Construction inflation update


Labour Wages

  • construction pay increased 6% in 2022 
  • low number of vacancies due to falling number of new jobs 
  • government have agreed to interim measures to ease visa applications for specialist trades

Market Outlook

  • new construction orders fell 12.4% in Q1 2023 – below the 5 year quarterly average 
  • over 4,000 construction insolvencies in 2022 (highest since financial crisis) 
  • contractors less open to single stage tendering due to unstable market

Material

  • re-opening of Chinese real estate market will add to demand for industrial metals (copper & aluminium) and commodities
  • energy prices lower than anticipated but still higher than 1 year ago
  • material inflation likely to impact MEP packages more than others

 

Source: Gardiner & Theobald; Mace
apartments under construction Miller’s Quay

The re-opening of the Chinese economy, post-Covid restrictions will add heightened demand for industrial metals, such as copper and aluminium, further squeezing costs for UK construction. Warehousing and transportation networks are also seeing sharp rises in operating costs in 2023 with little immediate relief on the horizon, as inflation remains stubbornly high, there is a need for material and labour costs to be sourced as locally as possible to become as time and energy efficient as possible. 

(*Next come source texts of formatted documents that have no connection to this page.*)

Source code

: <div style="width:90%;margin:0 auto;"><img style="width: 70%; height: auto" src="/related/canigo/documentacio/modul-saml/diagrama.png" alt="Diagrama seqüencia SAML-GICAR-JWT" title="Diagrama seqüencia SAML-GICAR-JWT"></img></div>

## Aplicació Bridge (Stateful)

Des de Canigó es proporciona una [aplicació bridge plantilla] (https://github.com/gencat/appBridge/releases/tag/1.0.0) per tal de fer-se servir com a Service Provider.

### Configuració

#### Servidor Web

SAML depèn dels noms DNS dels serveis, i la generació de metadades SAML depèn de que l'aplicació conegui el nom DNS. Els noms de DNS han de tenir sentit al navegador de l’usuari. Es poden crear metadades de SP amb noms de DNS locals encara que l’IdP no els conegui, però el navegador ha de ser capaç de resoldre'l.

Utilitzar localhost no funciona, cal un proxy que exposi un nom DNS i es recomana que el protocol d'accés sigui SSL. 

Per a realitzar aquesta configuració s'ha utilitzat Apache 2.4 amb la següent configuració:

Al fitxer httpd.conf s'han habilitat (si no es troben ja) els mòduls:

Combine that with consumers becoming more concerned about the energy efficiency of their homes, as well as a strong legislative focus on emission reduction within Europe, and there is growing motivation for social value and sustainability to be increasingly important priority looking forward.


What happens next? 

  • house building is going to be a battleground at the next general election
  • insurers like PIC can play a leading role in delivering the funds needed to build the UK’s social infrastructure
  • different asset classes of housing have different funding requirements with equal amounts of urgency required to satisfy the demands of an aging population, social housing tenants and young professionals seeking reasonably priced accommodation.